One of the flattering aspects of being a premier ambassador for women’s college basketball was apparent again Sunday for Geno Auriemma after his No. 1 program bounced No. 13 Penn State at Bryce Jordan Center.
This was 12th time the programs had played, but the first time Auriemma had brought his team to play the Lady Lions here. In 2006, UConn opened play in the NCAA Tournament with wins here against Coppin State and Virginia Tech.
But this was different. And after the game, many of the questions sought Auriemma’s opinion about how a program like Penn State might someday build a program like his.
And for a few minutes there, with reporters sitting in chairs with fold-up desk tops, just like the undergraduates do, it almost sounded like he was delivering a master class, spreading encouragement as well as advice.

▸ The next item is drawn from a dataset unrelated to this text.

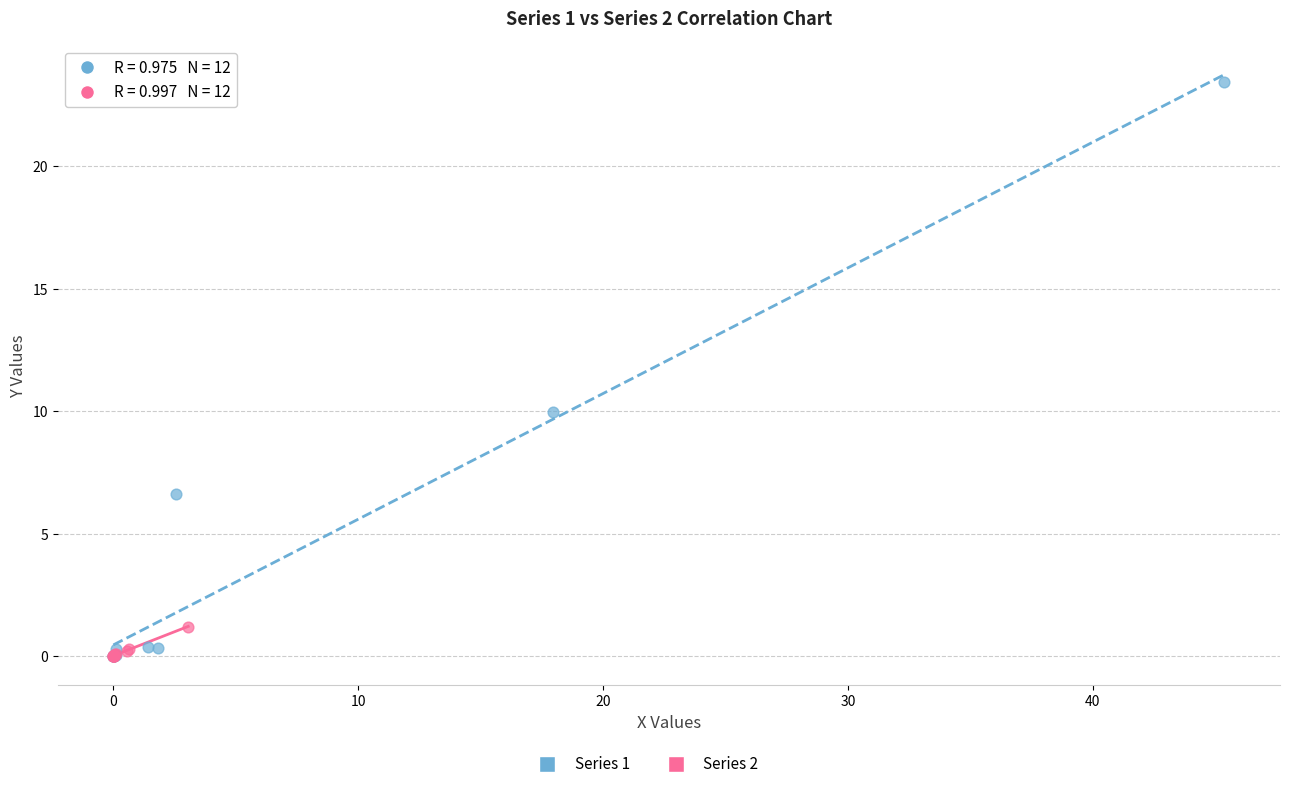

Which series has the widest spread of Y values?

Series 1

“They been building a women’s basketball tradition here since the 1980s,” said Auriemma. “It took a down turn for a while, but Coquese [Washington] has done a great job since she came here [in 2007] bringing a style of play that the fans seem to enjoy so much. This is one of those players where you can be really good, create a lot of excitement in the community.
“There are probably about 20 schools in the country that people think about being really good, from top to bottom, in everything [campus-wide]. And they are one of them.”

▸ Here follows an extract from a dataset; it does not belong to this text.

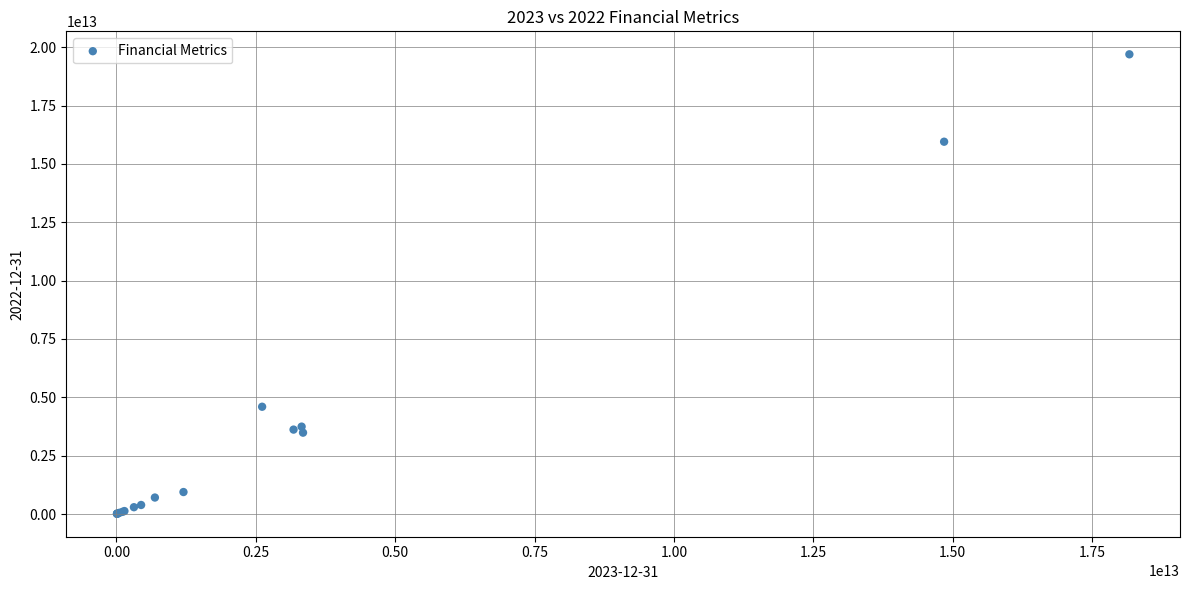

What Y value in the scatter plot is closest to 9853159407839?

4596116000000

It was a good time to pick Auriemma’s brain. Sunday’s win was UConn’s third straight last week against Top 13 teams; Stanford went down in Hartford, then Maryland in College Park. And Sunday, it was Penn State.

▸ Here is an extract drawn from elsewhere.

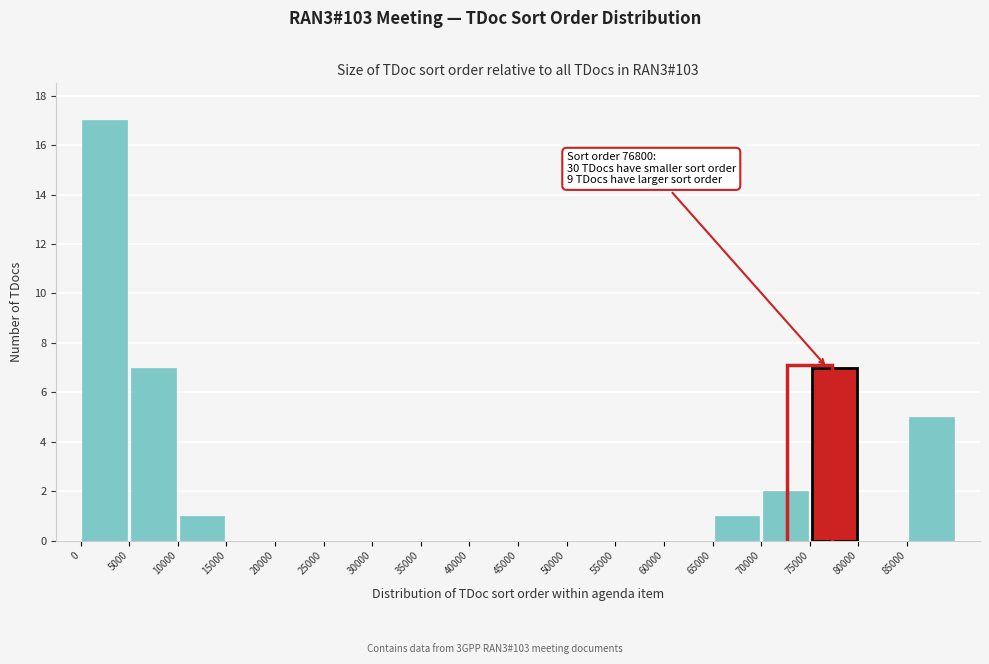

Which range on the x-axis has the tallest bar?

0 to 5000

And with the exception of Monday’s 76-57 win over the Cardinal in Hartford, it has been done with just seven players. Junior Kaleena Mosqueda-Lewis (elbow) and sophomore Morgan Tuck (knee) are out indefinitely.
The depth of great players he has served as the punch line of his postgame address.
“I know it sounds simplistic, but the teams that consistently contend for the Final Four and national titles are the ones who get the best players. And it doesn’t matter the sport.
“Recruiting is a huge component [of sustained success]. But then there is something else. Some programs expect to play in the Final Four and win national championships. Others are just happy if they get there. It’s a mindset you eventually obtain, but it takes a while. You need to be successful for quite some time before you come to expect it.
“That is kind of where we are now. We’ve been doing this so long, and had so much success, the players that come here expect to be great.”